The letter from the Delegation, by the last post, informed you of the arrival of the stores here, which were to have been delivered in Virginia by one of the French ships. The infinite importance of them to the State, especially since the arrival of a reinforcement to Arnold,2 of which we are just apprized by the Marquis, has determined the Delegates to forward them by land, without loss of time. This will be attempted in the first instance, in the channel of the Quartermaster’s department, and, if it cannot be effected in that mode, without delay, we propose to engage private wagons for the purpose, on the credit of the State. Should the latter alternative be embraced, I find it will be necessary to stipulate instantaneous payment, from the Treasury, on the arrival of the wagons at Richmond, in specie or old continental currency to the real amount thereof. I mention this circumstance that you may be prepared for it. The expense of the transportation will be between five and six hundred pounds, Virginia money. The exchange between specie and the old paper, at present, is about one hundred and thirty-five for one.
The Delegates having understood that the refugees taken by Captain Tilley, on his return to Newport from the Chesapeake, consisted chiefly of persons who formerly lived in Virginia, some of whom were traitors who deserved exemplary punishment, and others vindictive enemies to the State, thought proper to make the inclosed application to the French Minister.
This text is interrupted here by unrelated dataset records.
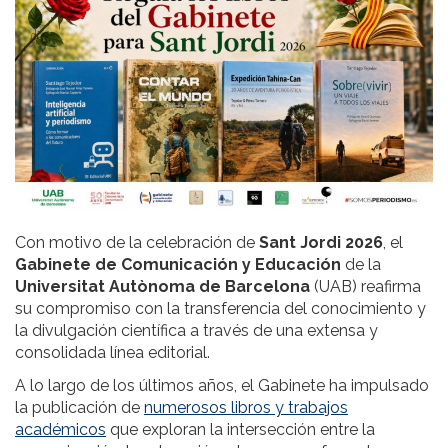
Con motivo de la celebración de
Sant Jordi 2026
, el
Gabinete de Comunicación y Educación
de la
Universitat Autònoma de Barcelona
(UAB) reafirma
su compromiso con la transferencia del conocimiento y
la divulgación científica a través de una extensa y
consolidada línea editorial.
A lo largo de los últimos años, el Gabinete ha impulsado
la publicación de
numerosos libros y trabajos
académicos
que exploran la intersección entre la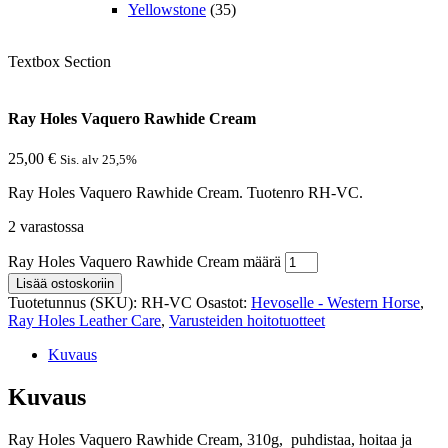
Yellowstone
(35)
Textbox Section
Ray Holes Vaquero Rawhide Cream
25,00
€
Sis. alv 25,5%
Ray Holes Vaquero Rawhide Cream. Tuotenro RH-VC.
2 varastossa
Ray Holes Vaquero Rawhide Cream määrä
Lisää ostoskoriin
Tuotetunnus (SKU):
RH-VC
Osastot:
Hevoselle - Western Horse
,
Ray Holes Leather Care
,
Varusteiden hoitotuotteet
Kuvaus
Kuvaus
Ray Holes Vaquero Rawhide Cream, 310g, puhdistaa, hoitaa ja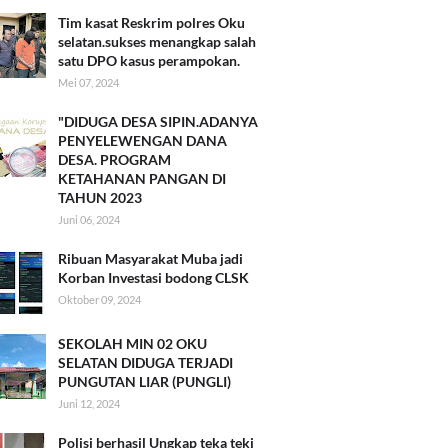
Tim kasat Reskrim polres Oku
selatan.sukses menangkap salah
satu DPO kasus perampokan.
Mei 07, 2024
"DIDUGA DESA SIPIN.ADANYA
PENYELEWENGAN DANA
DESA. PROGRAM
KETAHANAN PANGAN DI
TAHUN 2023
Juni 06, 2024
Ribuan Masyarakat Muba jadi
Korban Investasi bodong CLSK
Oktober 09, 2024
SEKOLAH MIN 02 OKU
SELATAN DIDUGA TERJADI
PUNGUTAN LIAR (PUNGLI)
Juni 12, 2024
Polisi berhasil Ungkap teka teki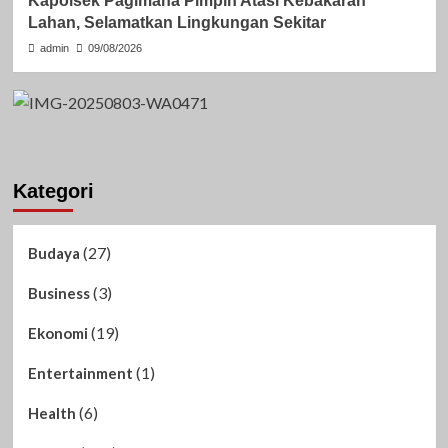
Kapolsek Pagimana Pimpin Atasi Kebakaran
Lahan, Selamatkan Lingkungan Sekitar
admin
09/08/2026
Kategori
(27)
Budaya
(3)
Business
(19)
Ekonomi
(1)
Entertainment
(6)
Health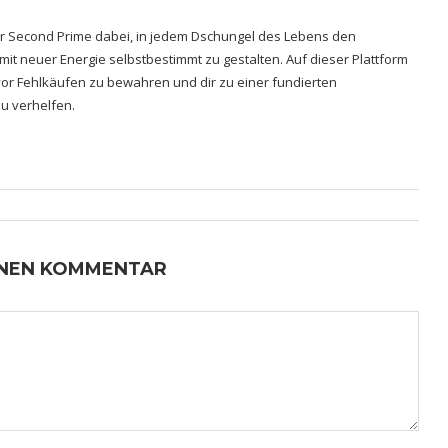
hrer Second Prime dabei, in jedem Dschungel des Lebens den
 mit neuer Energie selbstbestimmt zu gestalten. Auf dieser Plattform
h vor Fehlkäufen zu bewahren und dir zu einer fundierten
u verhelfen.
INEN KOMMENTAR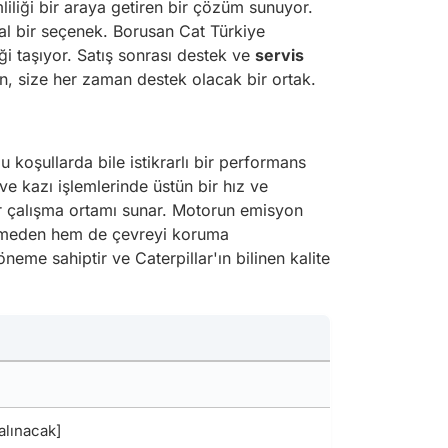
iliği bir araya getiren bir çözüm sunuyor.
eal bir seçenek. Borusan Cat Türkiye
i taşıyor. Satış sonrası destek ve
servis
n, size her zaman destek olacak bir ortak.
u koşullarda bile istikrarlı bir performans
ve kazı işlemlerinde üstün bir hız ve
bir çalışma ortamı sunar. Motorun emisyon
ermeden hem de çevreyi koruma
neme sahiptir ve Caterpillar'ın bilinen kalite
alınacak]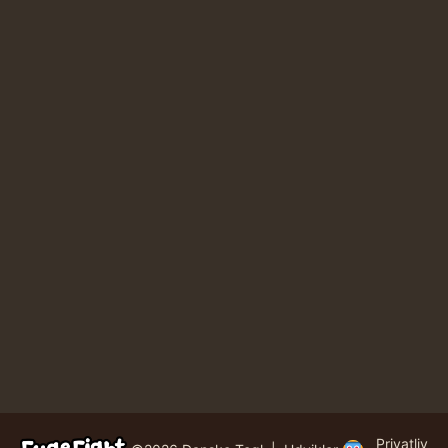
Privatliv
By conversation I have since had with him on the subject, I doubt whether it will be deemed consistent with their general rules of conduct, to give up, to be punished as malefactors, any of the captives made by their fleet, which does not serve, like their land army, as an auxiliary to the forces of the United States. If these persons had been taken by their land forces, which serve as auxiliaries under the Commander-in-Chief, it seems there would have been no difficulty in the case. However, the application will certainly prevent the exchange or release to which it refers, if the Executive think it expedient to do so. On the least intimation, I am persuaded the apostates would be even sent over to France, and secured in the most effectual manner during the war. Perhaps this would not be amiss, as being not our prisoners, no use can be made of them in redeeming our citizens from captivity.
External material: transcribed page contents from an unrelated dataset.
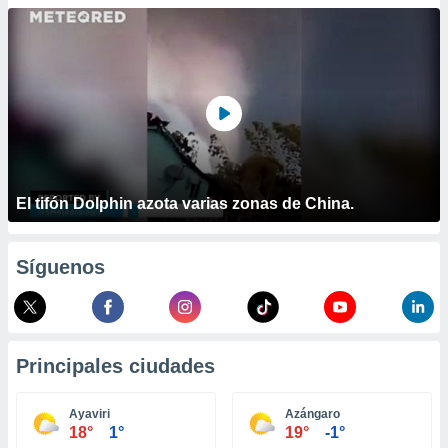
ublicidad y
do en
 mismo.
sultar más
 en nuestra
 Cookies
y
ualquier
ento
 botón
El tifón Dolphin azota varias zonas de China.
ación de
kies
 disponible
Síguenos
e nuestra
.
IVAMENTE,
Principales ciudades
as
 a cookies
Ayaviri
Azángaro
18°
1°
19°
-1°
 no aceptar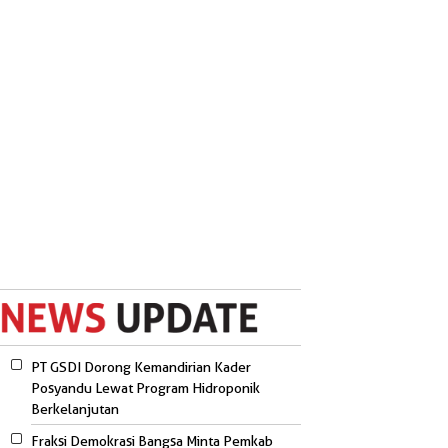
PT GSDI Dorong Kemandirian Kader
Posyandu Lewat Program Hidroponik
Berkelanjutan
Fraksi Demokrasi Bangsa Minta Pemkab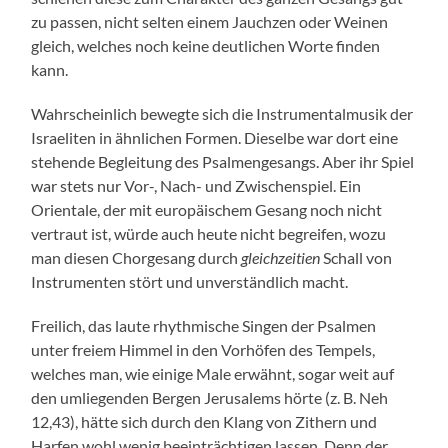
zu passen, nicht selten einem Jauchzen oder Weinen
gleich, welches noch keine deutlichen Worte finden
kann.
Wahrscheinlich bewegte sich die Instrumentalmusik der
Israeliten in ähnlichen Formen. Dieselbe war dort eine
stehende Begleitung des Psalmengesangs. Aber ihr Spiel
war stets nur Vor-, Nach- und Zwischenspiel. Ein
Orientale, der mit europäischem Gesang noch nicht
vertraut ist, würde auch heute nicht begreifen, wozu
man diesen Chorgesang durch
gleichzeitien
Schall von
Instrumenten stört und unverständlich macht.
Freilich, das laute rhythmische Singen der Psalmen
unter freiem Himmel in den Vorhöfen des Tempels,
welches man, wie einige Male erwähnt, sogar weit auf
den umliegenden Bergen Jerusalems hörte (z. B. Neh
12,43), hätte sich durch den Klang von Zithern und
Harfen wohl wenig beeinträchtigen lassen. Denn der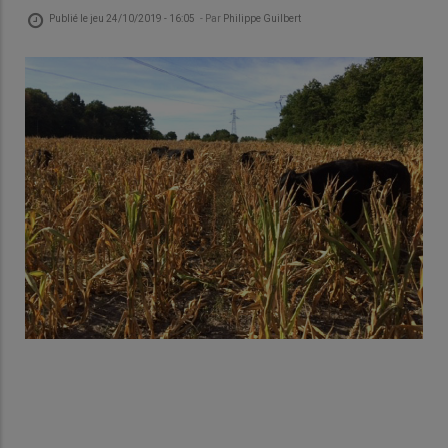
Publié le
jeu 24/10/2019 - 16:05
- Par
Philippe Guilbert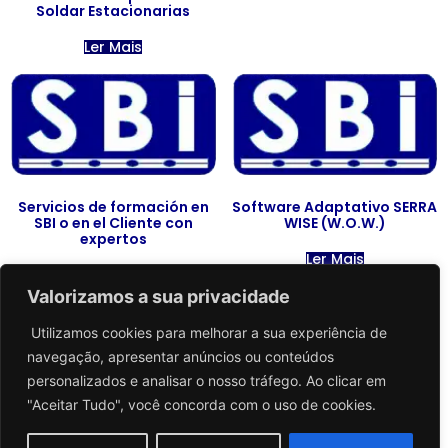
Soldar Estacionarias
Ler Mais
Servicios de formación en
Software Adaptativo SERRA
SBI o en el Cliente con
WISE (W.O.W.)
expertos
Ler Mais
Ler Mais
Valorizamos a sua privacidade
Utilizamos cookies para melhorar a sua experiência de
←
1
2
3
4
5
→
navegação, apresentar anúncios ou conteúdos
personalizados e analisar o nosso tráfego. Ao clicar em
"Aceitar Tudo", você concorda com o uso de cookies.
SBI Solda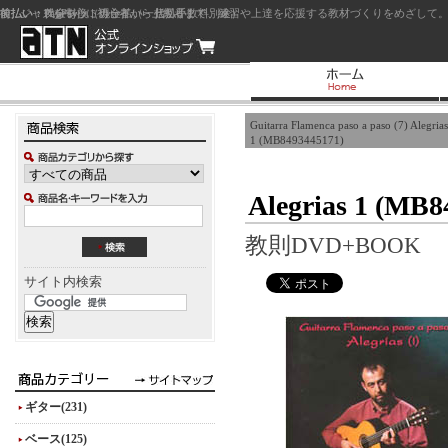
前払い：クレジットカード（一括払い）
後払い：代金引換（現金払い・代引手数料別途）
前払い：PayPay
ジャズを中心に初心者から上級者まで、練習や上達を応援する教材づくりをめざして。
Guitarra Flamenca paso a paso (7) Alegrias
1 (MB8493445171)
Alegrias 1 (MB8
教則DVD+BOOK
サイト内検索
ギター(231)
ベース(125)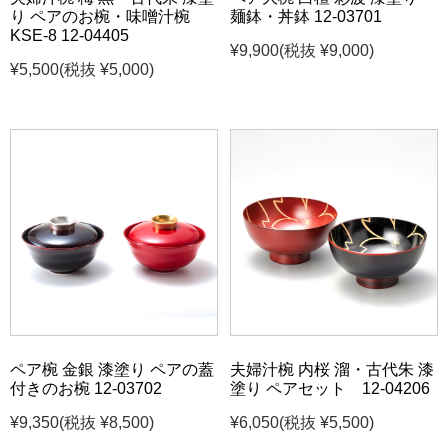
り ペアのお椀・味噌汁椀
麺鉢・丼鉢 12-03701
KSE-8 12-04405
¥9,900
(税抜 ¥9,000)
¥5,500
(税抜 ¥5,000)
ペア椀 金銀 漆塗り ペアの蓋
夫婦汁椀 内桜 溜・古代朱 漆
付きのお椀 12-03702
塗り ペアセット 12-04206
¥9,350
(税抜 ¥8,500)
¥6,050
(税抜 ¥5,500)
[1 ]From the Madison Papers (1840).
[2 ]The sufferings in Virginia from the invasion of the enemy called forth the following peculiar proposition from George Mason. It was addressed to the Virginia delegates in Congress
Virginia, Gunston-Hall, April 3d., 1781.
. . . . . . . . .
Whoever considers the Importance of the Trade of these States to Great Britain, and her Expectations of great part of it returning into British Channels, upon a peace, may readily conceive that She will be alarmed at any Measures which may affect it hereafter, by imposing such Burdens upon it, as will give a lasting Preference to other Nations. If therefore Congress were to recommend to the Legislatures of the different States immediately to enact Laws, declaring that all private property, which hath been, or shall be plundered or destroyed, by the British Troops, or others acting under the authority of the King of Great Britain, beyond high water mark, from a certain Day, shall be hereafter reimbursed & made good to the individual Sufferers, & their Heirs, by Dutys to be imposed upon all Imports from Great Britain into the respective States, after a peace, and to be continued until full Reparation shall be accordingly made; and for this purpose, directing Valuations, upon oath, to be made of all private property so plundered or destroyed, to be returned, with the names & places of abode of the owners, to some certain public office within each State, & there duly registered, it is more than probable it wou’d produce good effects.—Mad. MSS.